Requiring 420 hours to assemble, the Ivresse’s case was created by the well-known designer Eric Giroud in 950 platinum (i.e. 95% platinum). Measuring 53.80mm in length and 30mm in width, it is characterised by a rectangular rounded bezel which juts out from the lower level of the case. Inside lies a flying tourbillon which is, rather unusually, visible only through the anti-reflective sapphire crystal case back, instead of being displayed front and centre of the watch.
As well as Giroud, watchmaker David Candaux (ex Jaeger-LeCoultre) has had a part to play in this watch’s creation, designing (Badollet have called it “reverse engineering”) the movement with the flying tourbillon to fit in the curved case. The mainplate is nickel silver, hand-decorated with chamfering, chasing, concave chamfering, circular graining and straight graining. The Ivresse is manual wind and has a power reserve of 120 hours. It comes on an alligator leather strap in a matching midnight blue with a 950 platinum pin.
The choice of a brushed midnight blue for the dial continues the low-key approach, with a satin-brushed chapter ring for some contrasting interest. The crown is tucked, out of view, below the watch’s bezel. The twelve hour markers are nickel-plated and mirror-polished.

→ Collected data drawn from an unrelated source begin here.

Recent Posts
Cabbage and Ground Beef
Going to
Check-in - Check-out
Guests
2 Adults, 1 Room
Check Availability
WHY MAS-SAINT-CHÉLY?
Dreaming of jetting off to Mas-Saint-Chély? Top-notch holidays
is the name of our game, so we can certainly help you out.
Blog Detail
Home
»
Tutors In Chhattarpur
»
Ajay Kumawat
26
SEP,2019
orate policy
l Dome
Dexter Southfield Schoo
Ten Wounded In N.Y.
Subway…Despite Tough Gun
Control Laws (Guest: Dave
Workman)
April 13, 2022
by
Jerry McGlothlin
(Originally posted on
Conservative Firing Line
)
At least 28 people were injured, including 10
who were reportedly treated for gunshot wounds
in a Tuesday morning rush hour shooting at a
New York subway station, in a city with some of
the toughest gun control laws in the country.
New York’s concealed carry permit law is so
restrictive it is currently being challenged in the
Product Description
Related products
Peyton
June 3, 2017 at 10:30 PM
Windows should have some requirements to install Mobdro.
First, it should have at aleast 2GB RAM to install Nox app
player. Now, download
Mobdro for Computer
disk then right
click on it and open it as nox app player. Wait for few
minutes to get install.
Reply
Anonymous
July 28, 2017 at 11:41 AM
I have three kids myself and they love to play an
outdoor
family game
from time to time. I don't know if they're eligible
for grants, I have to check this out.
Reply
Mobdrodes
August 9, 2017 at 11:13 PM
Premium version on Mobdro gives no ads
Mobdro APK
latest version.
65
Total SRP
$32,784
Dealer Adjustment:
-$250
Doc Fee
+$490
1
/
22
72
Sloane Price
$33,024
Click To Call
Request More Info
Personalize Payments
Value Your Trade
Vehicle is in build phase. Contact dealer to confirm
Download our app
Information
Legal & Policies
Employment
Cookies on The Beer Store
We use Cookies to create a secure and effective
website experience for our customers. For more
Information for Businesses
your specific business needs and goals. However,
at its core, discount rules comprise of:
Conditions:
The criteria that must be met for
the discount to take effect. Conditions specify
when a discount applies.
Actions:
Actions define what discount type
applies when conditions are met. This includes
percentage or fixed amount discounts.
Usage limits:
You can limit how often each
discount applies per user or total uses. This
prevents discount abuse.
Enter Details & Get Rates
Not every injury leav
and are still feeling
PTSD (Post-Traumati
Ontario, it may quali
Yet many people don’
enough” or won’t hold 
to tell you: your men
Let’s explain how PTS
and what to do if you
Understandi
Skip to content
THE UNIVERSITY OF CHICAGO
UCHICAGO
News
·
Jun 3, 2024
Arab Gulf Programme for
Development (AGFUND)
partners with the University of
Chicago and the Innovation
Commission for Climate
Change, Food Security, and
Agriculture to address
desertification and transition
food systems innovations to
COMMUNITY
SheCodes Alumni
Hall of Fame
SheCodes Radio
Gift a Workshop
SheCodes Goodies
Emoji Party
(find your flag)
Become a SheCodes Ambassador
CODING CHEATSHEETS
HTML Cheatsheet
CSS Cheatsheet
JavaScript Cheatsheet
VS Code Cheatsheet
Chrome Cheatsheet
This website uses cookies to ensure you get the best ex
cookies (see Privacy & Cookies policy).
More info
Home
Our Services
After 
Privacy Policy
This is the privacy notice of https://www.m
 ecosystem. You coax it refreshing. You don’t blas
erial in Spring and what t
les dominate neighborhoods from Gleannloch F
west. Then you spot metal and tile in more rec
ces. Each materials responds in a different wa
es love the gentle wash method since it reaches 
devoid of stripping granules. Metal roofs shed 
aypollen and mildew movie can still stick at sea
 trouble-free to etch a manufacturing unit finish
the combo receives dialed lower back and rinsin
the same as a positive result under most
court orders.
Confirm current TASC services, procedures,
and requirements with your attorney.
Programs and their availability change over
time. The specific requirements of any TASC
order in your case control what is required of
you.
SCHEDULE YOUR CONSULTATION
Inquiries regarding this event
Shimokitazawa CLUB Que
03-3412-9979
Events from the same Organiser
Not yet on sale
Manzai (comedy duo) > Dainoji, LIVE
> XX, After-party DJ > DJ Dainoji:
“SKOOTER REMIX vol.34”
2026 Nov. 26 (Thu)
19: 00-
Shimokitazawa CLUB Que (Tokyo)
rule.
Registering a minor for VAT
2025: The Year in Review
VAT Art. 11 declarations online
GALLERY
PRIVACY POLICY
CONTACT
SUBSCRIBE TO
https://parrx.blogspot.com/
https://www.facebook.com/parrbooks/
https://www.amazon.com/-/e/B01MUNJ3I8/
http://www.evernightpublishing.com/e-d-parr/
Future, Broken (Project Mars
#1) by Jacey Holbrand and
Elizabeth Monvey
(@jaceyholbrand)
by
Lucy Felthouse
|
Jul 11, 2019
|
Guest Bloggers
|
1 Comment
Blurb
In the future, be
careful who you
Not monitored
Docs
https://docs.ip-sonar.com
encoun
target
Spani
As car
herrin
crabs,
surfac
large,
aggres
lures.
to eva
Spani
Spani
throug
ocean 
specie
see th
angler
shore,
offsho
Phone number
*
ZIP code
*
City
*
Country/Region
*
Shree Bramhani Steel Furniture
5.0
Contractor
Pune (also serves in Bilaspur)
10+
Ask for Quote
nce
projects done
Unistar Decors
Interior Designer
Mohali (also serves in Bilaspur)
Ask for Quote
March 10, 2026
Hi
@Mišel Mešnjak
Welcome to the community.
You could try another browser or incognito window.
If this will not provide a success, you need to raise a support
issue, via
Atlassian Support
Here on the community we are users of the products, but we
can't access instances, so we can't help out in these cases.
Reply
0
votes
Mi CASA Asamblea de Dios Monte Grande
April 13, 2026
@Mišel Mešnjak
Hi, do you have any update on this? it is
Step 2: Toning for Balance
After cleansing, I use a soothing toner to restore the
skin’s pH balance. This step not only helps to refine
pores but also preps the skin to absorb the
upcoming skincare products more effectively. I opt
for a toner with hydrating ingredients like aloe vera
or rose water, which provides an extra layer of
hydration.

I really like the design austerity of the Ivresse, how it keeps the tourbillon hidden from public view, and how its focus is on timekeeping, with nothing to distract the eye. Functionality and readability are clearly the key, the only adornment on the dial the Badollet griffin at 12 o’clock. This is a discreet and deeply elegant looking watch that I’d very much like to see, both as a point of comparison to Eva Leube’s Ari, and in and of itself. Unfortunately, at around 188’000 CHF and limited to an edition of 30, the chances of this happening are about the same as well, take your pick, really.